Our question is how/why are the drachtio_sofia_dialogs and drachtio_stable_dialogs counts so different? I would have assumed that a sofia dialog should correlate to a drachtio dialog. Is there something I am missing here? Side note, we noticed this because the drachtio_sofia_dialogs seemed to be slowly leaking over time. It would go up and down with load but the baseline would steadily increase.

davehorton commented 3 years ago

On the latter point, there may be a slow memory leak of some kind where a sip dialog is not being freed by drachtio in certain situations. I am trying to track these down and fix them as they are identified. If you are able to identify specific call scenarios where the drachtio_stable_dialogs value does not decrement after the call is complete, please do open an issue on that.
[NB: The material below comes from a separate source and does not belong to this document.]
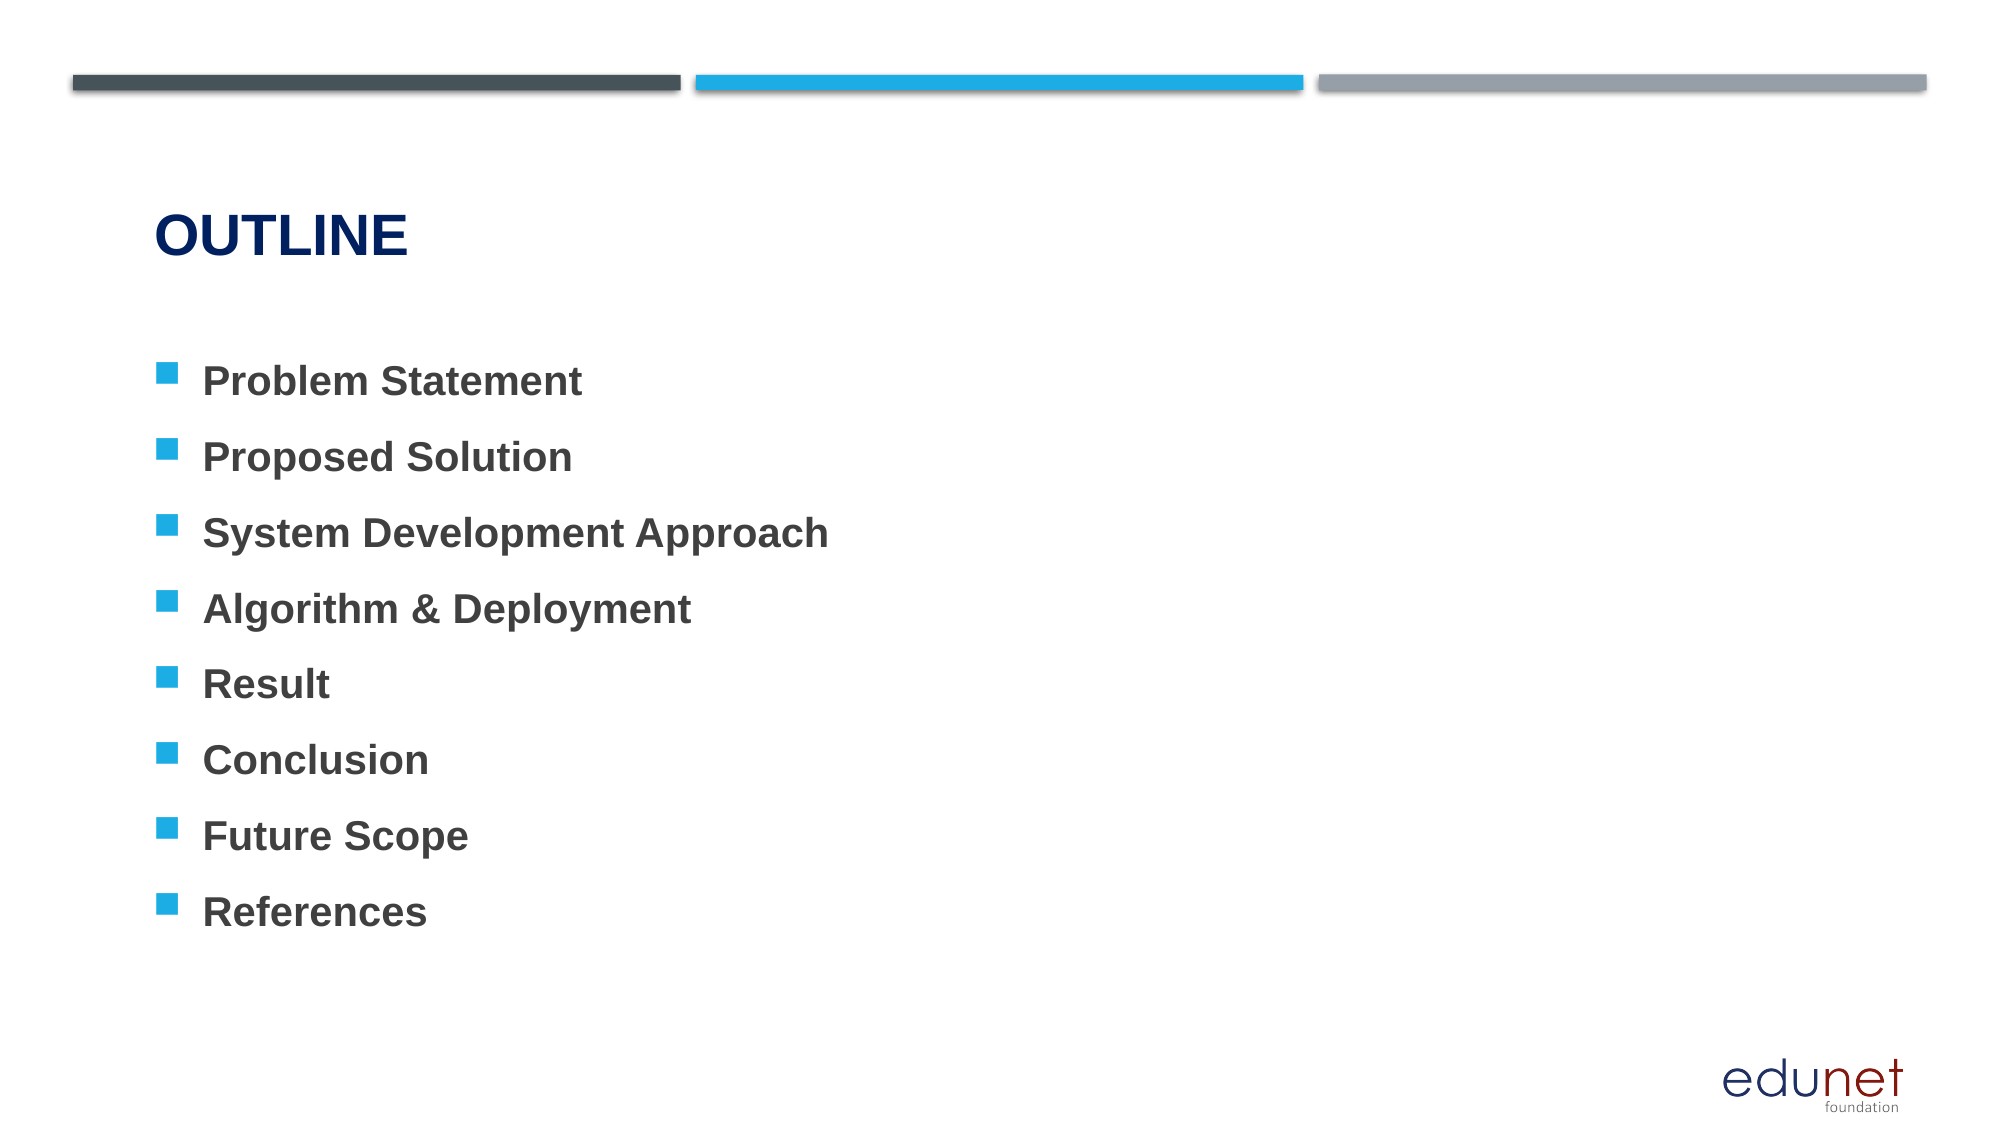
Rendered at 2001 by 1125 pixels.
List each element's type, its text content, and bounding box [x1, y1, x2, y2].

On the first question, drachtio_stable_dialogs represents dialogs in progress (active), I am actually not sure if drachtio_sofia_dialogs (which is reported by the sofia stack) is meant to be cumulative or active. I will have a look.

danieludy commented 3 years ago

Is there any way to dump the active dialogs within sofia to be able to see which ones are leaking? Finding which of the 1338138 calls resulted in the 1300 "leaked" dialogs would be a little hard unless there was an obvious error message to look for.

davehorton commented 3 years ago

yes if you send a SIGHUP signal to the drachtio process the next time it writes stats to the log file (every 30 secs) it will include voluminous detail on the dialogs that are active

danieludy commented 3 years ago

Thanks Dave the above worked... Now trying to go through a dialog that was stuck vs one that wasn't to find the difference... To try and speed things along can you tell me where the sofia dialog is added/removed? This is a B2BUA call if it makes a difference and appears to be the B leg.

davehorton commented 3 years ago

In most cases, the sofia "leg" (analagous to the SipDialog at the drachtio application level), should get destroyed in the SipDialog destructor:

https://github.com/drachtio/drachtio-server/blob/1ed34a600d25bf6c8629f0c62428d5fd4e1c0b50/src/sip-dialog.cpp#L195

when the call hangs up